| AVAILABLE DATA |
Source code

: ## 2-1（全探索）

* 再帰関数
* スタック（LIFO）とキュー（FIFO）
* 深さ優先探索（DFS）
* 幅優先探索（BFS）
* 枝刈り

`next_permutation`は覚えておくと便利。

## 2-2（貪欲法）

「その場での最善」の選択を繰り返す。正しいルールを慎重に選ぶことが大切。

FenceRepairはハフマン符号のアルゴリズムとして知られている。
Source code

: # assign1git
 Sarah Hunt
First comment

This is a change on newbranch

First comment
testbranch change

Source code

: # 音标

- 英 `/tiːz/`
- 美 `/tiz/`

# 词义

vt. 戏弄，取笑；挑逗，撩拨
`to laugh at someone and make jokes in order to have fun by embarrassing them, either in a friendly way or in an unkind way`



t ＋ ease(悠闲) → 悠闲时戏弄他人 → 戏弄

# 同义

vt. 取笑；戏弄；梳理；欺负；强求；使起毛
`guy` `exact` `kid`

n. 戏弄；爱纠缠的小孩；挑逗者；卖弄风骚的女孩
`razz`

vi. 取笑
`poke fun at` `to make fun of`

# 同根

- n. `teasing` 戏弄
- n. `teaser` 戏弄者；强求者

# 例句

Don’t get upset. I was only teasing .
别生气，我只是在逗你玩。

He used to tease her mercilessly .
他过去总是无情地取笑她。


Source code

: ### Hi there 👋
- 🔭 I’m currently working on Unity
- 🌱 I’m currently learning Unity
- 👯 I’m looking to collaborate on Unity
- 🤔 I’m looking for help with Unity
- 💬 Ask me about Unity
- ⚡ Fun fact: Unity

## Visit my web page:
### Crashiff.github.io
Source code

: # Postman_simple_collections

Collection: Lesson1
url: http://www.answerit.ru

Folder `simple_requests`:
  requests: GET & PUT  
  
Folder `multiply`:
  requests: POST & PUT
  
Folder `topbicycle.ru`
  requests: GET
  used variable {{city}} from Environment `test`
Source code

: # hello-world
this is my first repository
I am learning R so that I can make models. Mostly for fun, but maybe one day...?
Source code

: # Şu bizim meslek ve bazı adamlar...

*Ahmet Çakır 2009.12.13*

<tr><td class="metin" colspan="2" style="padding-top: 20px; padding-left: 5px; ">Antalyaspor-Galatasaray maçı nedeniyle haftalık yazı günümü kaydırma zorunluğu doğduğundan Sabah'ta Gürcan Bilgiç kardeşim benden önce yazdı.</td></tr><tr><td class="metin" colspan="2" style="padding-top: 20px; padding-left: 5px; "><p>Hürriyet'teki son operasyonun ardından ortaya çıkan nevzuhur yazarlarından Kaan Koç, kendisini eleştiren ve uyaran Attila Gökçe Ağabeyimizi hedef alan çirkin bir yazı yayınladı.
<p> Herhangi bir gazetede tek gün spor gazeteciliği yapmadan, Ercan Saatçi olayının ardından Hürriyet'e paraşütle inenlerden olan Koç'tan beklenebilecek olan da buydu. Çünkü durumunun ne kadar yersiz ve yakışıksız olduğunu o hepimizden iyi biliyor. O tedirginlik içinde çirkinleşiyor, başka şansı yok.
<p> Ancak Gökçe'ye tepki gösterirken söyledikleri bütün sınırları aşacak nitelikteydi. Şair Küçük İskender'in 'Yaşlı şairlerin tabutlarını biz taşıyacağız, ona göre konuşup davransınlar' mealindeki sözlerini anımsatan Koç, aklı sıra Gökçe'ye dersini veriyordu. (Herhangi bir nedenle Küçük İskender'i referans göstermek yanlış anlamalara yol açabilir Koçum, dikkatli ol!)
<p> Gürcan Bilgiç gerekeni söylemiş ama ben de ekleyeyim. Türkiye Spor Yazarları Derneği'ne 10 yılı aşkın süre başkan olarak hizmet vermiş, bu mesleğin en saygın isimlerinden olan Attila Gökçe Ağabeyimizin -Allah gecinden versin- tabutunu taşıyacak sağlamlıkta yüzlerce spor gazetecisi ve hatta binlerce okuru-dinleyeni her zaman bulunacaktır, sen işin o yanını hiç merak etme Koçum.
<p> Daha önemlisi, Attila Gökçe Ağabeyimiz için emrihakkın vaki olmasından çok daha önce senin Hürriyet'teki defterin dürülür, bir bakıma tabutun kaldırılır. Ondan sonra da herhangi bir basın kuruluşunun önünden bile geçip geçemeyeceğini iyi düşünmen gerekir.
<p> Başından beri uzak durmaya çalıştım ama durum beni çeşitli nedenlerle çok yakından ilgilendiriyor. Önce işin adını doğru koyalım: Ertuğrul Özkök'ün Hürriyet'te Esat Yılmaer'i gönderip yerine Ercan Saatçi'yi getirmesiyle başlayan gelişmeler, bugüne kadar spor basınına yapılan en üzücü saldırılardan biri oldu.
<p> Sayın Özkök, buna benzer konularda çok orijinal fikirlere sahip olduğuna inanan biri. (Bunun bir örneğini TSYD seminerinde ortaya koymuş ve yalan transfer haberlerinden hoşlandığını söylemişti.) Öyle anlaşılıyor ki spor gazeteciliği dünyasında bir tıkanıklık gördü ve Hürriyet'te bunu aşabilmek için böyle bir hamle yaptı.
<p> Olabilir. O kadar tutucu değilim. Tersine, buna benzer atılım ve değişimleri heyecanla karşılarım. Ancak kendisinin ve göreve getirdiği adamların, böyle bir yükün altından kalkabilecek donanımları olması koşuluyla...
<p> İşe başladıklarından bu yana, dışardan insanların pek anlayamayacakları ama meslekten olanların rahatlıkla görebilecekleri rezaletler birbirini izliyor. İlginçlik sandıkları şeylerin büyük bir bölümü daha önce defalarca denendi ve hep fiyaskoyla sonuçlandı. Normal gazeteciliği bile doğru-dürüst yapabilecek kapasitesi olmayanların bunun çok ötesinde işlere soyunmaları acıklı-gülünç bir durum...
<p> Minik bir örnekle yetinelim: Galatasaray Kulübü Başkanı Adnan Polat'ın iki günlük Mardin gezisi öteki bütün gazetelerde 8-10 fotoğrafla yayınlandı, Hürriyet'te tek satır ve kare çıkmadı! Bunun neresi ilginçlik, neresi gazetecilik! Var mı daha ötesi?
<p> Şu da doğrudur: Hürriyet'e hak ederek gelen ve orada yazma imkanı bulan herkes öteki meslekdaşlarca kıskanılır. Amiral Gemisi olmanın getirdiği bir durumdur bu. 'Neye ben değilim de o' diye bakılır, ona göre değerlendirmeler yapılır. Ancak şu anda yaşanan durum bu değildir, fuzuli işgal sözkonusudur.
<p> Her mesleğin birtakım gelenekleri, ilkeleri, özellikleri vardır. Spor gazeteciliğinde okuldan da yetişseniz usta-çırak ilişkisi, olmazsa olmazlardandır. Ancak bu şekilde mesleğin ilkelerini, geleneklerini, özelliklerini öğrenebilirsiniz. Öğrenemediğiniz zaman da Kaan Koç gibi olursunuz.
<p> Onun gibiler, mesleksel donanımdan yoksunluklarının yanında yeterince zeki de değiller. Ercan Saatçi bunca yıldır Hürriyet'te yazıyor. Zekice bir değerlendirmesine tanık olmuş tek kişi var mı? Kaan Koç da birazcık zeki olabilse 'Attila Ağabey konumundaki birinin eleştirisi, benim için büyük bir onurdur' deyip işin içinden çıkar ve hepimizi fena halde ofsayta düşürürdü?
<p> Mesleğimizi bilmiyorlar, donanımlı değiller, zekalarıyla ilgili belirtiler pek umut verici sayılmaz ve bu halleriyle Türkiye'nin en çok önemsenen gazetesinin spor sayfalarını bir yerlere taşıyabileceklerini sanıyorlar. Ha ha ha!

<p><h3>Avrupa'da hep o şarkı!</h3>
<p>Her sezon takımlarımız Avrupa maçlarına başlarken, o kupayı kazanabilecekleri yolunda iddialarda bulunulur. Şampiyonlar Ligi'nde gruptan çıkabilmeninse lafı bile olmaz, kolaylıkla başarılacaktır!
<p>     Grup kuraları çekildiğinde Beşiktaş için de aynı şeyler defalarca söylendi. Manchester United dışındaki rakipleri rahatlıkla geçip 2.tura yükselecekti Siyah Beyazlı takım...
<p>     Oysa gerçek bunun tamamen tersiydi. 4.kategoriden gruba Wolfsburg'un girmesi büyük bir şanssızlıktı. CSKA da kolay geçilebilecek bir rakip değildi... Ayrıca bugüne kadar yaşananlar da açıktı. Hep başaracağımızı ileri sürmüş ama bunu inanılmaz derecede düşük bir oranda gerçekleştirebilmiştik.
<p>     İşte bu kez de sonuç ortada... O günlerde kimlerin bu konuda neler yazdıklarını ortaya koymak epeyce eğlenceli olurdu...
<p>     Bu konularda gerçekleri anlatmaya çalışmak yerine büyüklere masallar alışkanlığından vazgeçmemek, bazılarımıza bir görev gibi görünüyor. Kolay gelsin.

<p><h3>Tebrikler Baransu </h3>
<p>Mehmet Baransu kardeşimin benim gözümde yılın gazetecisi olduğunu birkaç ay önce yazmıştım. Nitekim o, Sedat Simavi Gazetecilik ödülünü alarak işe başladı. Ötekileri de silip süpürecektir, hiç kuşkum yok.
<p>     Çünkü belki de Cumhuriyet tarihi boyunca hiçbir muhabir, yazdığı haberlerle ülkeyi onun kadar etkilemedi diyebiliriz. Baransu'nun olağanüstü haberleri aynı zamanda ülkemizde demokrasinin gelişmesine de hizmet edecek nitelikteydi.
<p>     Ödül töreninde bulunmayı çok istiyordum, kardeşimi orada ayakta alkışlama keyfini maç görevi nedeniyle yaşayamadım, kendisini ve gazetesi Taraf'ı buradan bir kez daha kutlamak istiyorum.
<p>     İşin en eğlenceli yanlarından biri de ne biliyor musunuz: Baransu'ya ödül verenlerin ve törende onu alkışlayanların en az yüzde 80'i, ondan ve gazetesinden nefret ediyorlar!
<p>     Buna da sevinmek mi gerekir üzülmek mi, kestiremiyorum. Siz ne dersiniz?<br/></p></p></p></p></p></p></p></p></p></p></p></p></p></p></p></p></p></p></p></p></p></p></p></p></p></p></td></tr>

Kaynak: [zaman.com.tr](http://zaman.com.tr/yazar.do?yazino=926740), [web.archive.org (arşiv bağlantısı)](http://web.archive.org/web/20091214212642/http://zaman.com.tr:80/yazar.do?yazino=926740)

| WHAT THE TASK ASKS |
Return exactly, and only, the lines from the start of the listing through the line with "vt. 取笑；戏弄；梳理；欺负；强求；使起毛".

| OUTPUT BELOW |
Source code

: ## 2-1（全探索）

* 再帰関数
* スタック（LIFO）とキュー（FIFO）
* 深さ優先探索（DFS）
* 幅優先探索（BFS）
* 枝刈り

`next_permutation`は覚えておくと便利。

## 2-2（貪欲法）

「その場での最善」の選択を繰り返す。正しいルールを慎重に選ぶことが大切。

FenceRepairはハフマン符号のアルゴリズムとして知られている。
Source code

: # assign1git
 Sarah Hunt
First comment

This is a change on newbranch

First comment
testbranch change

Source code

: # 音标

- 英 `/tiːz/`
- 美 `/tiz/`

# 词义

vt. 戏弄，取笑；挑逗，撩拨
`to laugh at someone and make jokes in order to have fun by embarrassing them, either in a friendly way or in an unkind way`



t ＋ ease(悠闲) → 悠闲时戏弄他人 → 戏弄

# 同义

vt. 取笑；戏弄；梳理；欺负；强求；使起毛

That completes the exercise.